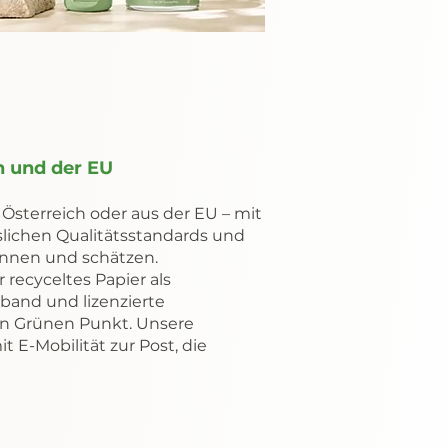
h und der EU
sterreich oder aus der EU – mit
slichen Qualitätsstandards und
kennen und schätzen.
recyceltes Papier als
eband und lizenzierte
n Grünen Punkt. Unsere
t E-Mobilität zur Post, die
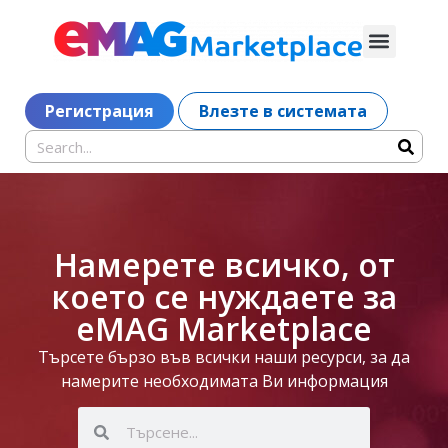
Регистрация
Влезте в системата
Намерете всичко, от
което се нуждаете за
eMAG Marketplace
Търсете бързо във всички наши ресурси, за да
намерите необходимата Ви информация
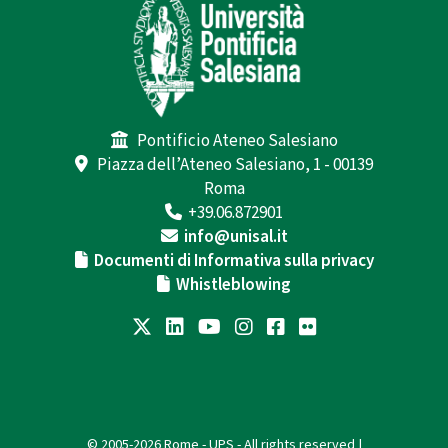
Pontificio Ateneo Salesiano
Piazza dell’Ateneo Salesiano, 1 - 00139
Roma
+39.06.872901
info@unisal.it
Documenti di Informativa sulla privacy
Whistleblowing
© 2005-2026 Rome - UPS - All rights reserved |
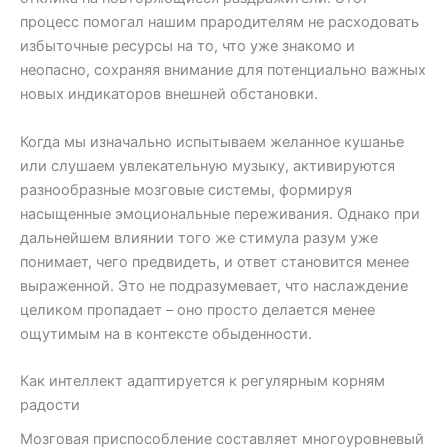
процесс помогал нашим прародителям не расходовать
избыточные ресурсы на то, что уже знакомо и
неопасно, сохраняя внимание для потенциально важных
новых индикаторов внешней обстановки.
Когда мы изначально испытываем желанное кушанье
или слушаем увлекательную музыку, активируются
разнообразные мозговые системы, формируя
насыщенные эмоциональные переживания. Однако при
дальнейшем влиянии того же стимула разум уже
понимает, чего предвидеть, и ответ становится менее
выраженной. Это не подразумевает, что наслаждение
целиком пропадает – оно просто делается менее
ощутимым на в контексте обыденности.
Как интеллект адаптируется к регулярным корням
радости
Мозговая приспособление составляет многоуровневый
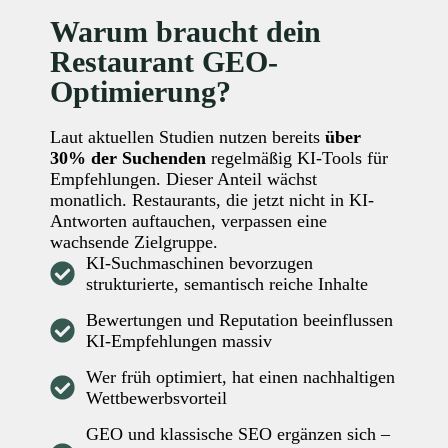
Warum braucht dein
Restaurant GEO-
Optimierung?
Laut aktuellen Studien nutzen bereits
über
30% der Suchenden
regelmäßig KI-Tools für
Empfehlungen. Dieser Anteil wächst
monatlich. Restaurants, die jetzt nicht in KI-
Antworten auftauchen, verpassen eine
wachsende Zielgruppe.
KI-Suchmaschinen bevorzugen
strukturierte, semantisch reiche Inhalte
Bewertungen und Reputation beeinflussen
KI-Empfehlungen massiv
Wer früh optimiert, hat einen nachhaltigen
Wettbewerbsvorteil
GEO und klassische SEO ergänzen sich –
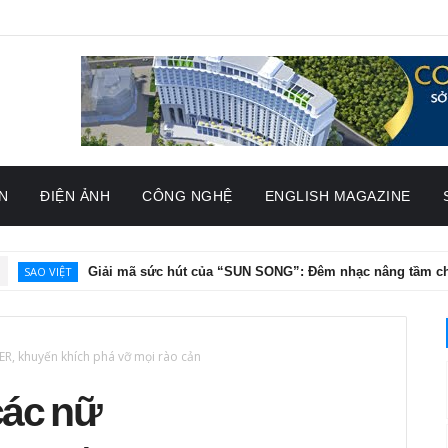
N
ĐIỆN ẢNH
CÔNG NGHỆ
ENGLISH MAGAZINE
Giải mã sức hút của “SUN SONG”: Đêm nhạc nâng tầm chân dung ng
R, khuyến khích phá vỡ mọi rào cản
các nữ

==========

**REQUEST**
Write out only the lines from the one that contains "KI-Suchmaschinen bevorzugen" through the last line of the records above, both included, word for word and without the pictures.

**TASK OUTPUT**
KI-Suchmaschinen bevorzugen
strukturierte, semantisch reiche Inhalte
Bewertungen und Reputation beeinflussen
KI-Empfehlungen massiv
Wer früh optimiert, hat einen nachhaltigen
Wettbewerbsvorteil
GEO und klassische SEO ergänzen sich –
N
ĐIỆN ẢNH
CÔNG NGHỆ
ENGLISH MAGAZINE
Giải mã sức hút của “SUN SONG”: Đêm nhạc nâng tầm chân dung ng
R, khuyến khích phá vỡ mọi rào cản
các nữ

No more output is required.